■ **TASK TO COMPLETE**
Set out the listing word for word. End with the line that contains "- My [[https://github.com/Triagle/dotfiles][dotfiles]], deployed".

■ **PROVIDED INFORMATION**
========================================
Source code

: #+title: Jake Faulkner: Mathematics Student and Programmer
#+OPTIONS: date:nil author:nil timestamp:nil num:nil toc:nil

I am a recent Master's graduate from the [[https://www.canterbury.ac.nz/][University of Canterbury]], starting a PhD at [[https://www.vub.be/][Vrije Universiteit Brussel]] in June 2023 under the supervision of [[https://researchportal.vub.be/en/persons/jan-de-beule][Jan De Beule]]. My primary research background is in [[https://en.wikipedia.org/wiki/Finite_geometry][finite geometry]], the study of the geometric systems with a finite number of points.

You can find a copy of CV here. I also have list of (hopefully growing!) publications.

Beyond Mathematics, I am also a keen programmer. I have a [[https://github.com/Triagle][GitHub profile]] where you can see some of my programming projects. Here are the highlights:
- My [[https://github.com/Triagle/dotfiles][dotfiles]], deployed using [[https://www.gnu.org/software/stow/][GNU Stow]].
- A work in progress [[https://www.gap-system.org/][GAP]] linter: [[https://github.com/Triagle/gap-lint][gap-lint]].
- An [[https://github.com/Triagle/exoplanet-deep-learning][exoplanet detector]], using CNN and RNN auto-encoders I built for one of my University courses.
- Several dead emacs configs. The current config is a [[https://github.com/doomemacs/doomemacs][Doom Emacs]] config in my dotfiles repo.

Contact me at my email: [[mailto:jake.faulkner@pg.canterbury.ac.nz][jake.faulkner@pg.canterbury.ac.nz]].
========================================
■ **WRITTEN ANSWER**
Source code

: #+title: Jake Faulkner: Mathematics Student and Programmer
#+OPTIONS: date:nil author:nil timestamp:nil num:nil toc:nil

I am a recent Master's graduate from the [[https://www.canterbury.ac.nz/][University of Canterbury]], starting a PhD at [[https://www.vub.be/][Vrije Universiteit Brussel]] in June 2023 under the supervision of [[https://researchportal.vub.be/en/persons/jan-de-beule][Jan De Beule]]. My primary research background is in [[https://en.wikipedia.org/wiki/Finite_geometry][finite geometry]], the study of the geometric systems with a finite number of points.

You can find a copy of CV here. I also have list of (hopefully growing!) publications.

Beyond Mathematics, I am also a keen programmer. I have a [[https://github.com/Triagle][GitHub profile]] where you can see some of my programming projects. Here are the highlights:
- My [[https://github.com/Triagle/dotfiles][dotfiles]], deployed using [[https://www.gnu.org/software/stow/][GNU Stow]].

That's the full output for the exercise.